Nas sociedades mais desenvolvidas, têm ganhado força e sentido a economia circular. Na comparação com a economia linear, nesse conceito de circulação, há mudanças significativas na etapa inicial (extração) e final (descarte), nas quais se aplicam os conceitos de reutilização, recuperação ou reciclagem. Assim, além de ampliar a vida útil dos produtos, a dinâmica viabiliza o melhor uso dos recursos naturais do planeta, enquanto democratiza o uso dos itens, como acontece, por exemplo, no mercado de smartphones recondicionados, que cresce 15% ano a ano, de acordo com o Global Refurbished Smartphone Tracker, da Counterpoint Research.
Olhando pelo prisma das indústrias, essa tendência tem como objetivo fazer com que as empresas não apenas reduzam custos e perdas produtivas, mas também criem novas fontes de receita, por exemplo, com estímulo à inserção de matéria-prima secundária nos processos produtivos e fomento ao mercado de troca de resíduos. A economia circular pode ainda contribuir para promover o desenvolvimento de novos elos na cadeia produtiva, por meio de práticas promovidas por este modelo, tais como: otimização de processos, produto como serviço, compartilhamento, extensão da vida do produto, insumos circulares, recuperação de recursos e virtualização.
Mas é necessário que o desenvolvimento da consciência coletiva sobre a importância da reciclagem de resíduos aconteça o mais rápido possível.
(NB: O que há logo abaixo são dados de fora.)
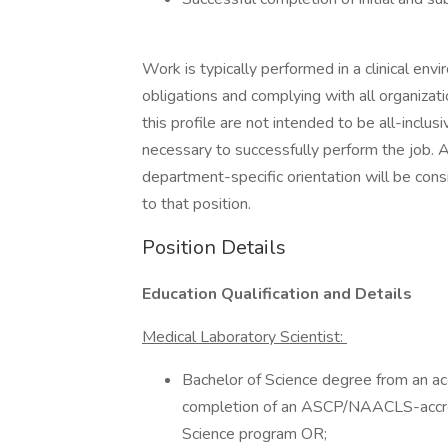
Work is typically performed in a clinical envi
obligations and complying with all organizat
this profile are not intended to be all-inclu
necessary to successfully perform the job. A
department-specific orientation will be cons
to that position.
Position Details
Education Qualification and Details
Medical Laboratory Scientist:
Bachelor of Science degree from an ac
completion of an ASCP/NAACLS-accre
Science program OR;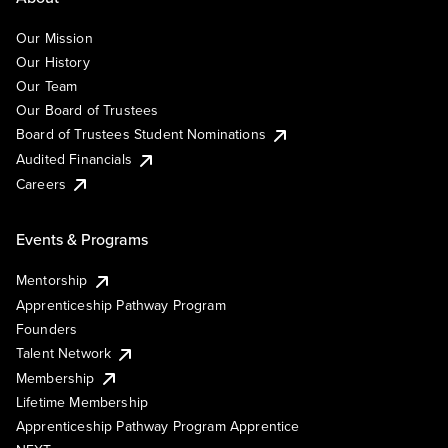
Our Mission
Our History
Our Team
Our Board of Trustees
Board of Trustees Student Nominations
Audited Financials
Careers
Events & Programs
Mentorship
Apprenticeship Pathway Program
Founders
Talent Network
Membership
Lifetime Membership
Apprenticeship Pathway Program Apprentice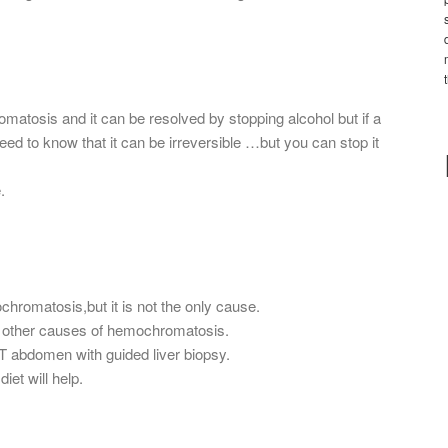
atosis and it can be resolved by stopping alcohol but if a
ed to know that it can be irreversible …but you can stop it
.
romatosis,but it is not the only cause.
ut other causes of hemochromatosis.
CT abdomen with guided liver biopsy.
iet will help.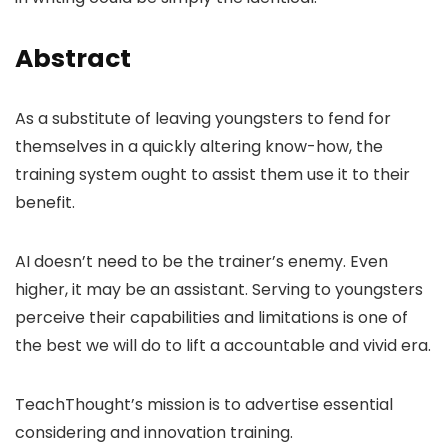
Abstract
As a substitute of leaving youngsters to fend for
themselves in a quickly altering know-how, the
training system ought to assist them use it to their
benefit.
AI doesn’t need to be the trainer’s enemy. Even
higher, it may be an assistant. Serving to youngsters
perceive their capabilities and limitations is one of
the best we will do to lift a accountable and vivid era.
TeachThought’s mission is to advertise essential
considering and innovation training.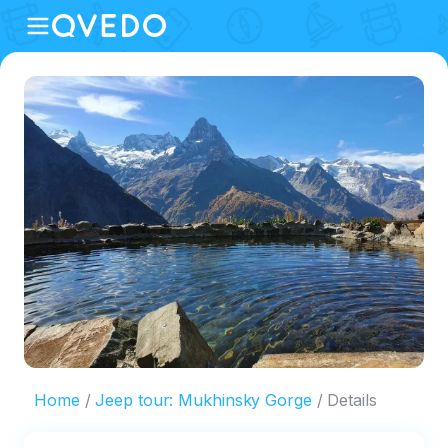
Home
Jeep tour: Mukhinsky Gorge
Details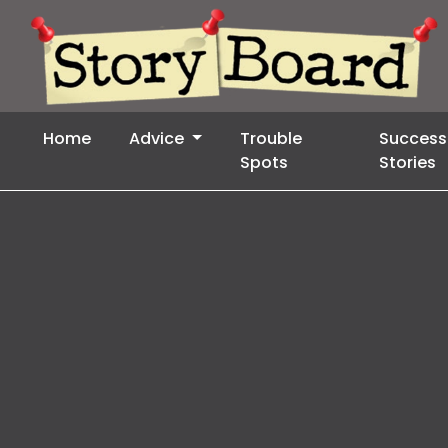
Home
Advice
Trouble
Success
Spots
Stories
Como uma evolução do comportamento social, ao longo dos últimos anos, fomos nos acostumando a separar os nossos resíduos e reciclar materiais como papel, alumínio, plástico, vidro, mas existem muitos outros materiais e produtos que merecem e podem passar por processos de reciclagem, que fazer bem para a sociedade e para o meio ambiente.
Todos estes dados demonstram o quanto ainda praticamos a ineficiente e destruidora economia linear, ou seja, extraímos recursos do planeta, produzimos os produtos desejados ou necessários, utilizamos esses itens e — muitas vezes diante do simples surgimento de uma novidade — os descartamos. Mas o que aconteceria se nós se dispusesse a pensar e praticar além das nossas necessidades, sem deixar de ter o que queremos ou precisamos?
O caminho a ser trilhado é longo, mas devemos começar com certa urgência dar os primeiros passos contínuos e de progresso. Podemos começar por conta própria, avaliando se faz mais sentido ter a posse de um bem ou é possível apenas pagarmos pelo uso do seu serviço, como acontece no mercado de compartilhamento e aluguel de carros. Importante também buscarmos alternativas para a forma de descartar um item antigo antes de adquirir um novo, como roupas, móveis, eletrônicos e eletrodomésticos. Será, por exemplo, que naquele smartphone esquecido no canto da casa não está a via para que alguém tenha acesso à tecnologia?
A economia circular deve nos fazer pensar além das nossas próprias necessidades e desejos. Ela mostra uma maneira genuína de se tornar uma pessoa mais consciente sobre as próprias ações e os impactos dela na própria vida, na rotina de outras pessoas ou do planeta. Mais do que um conceito é uma forma evoluída de pensar e viver. Muito do que o mundo precisa.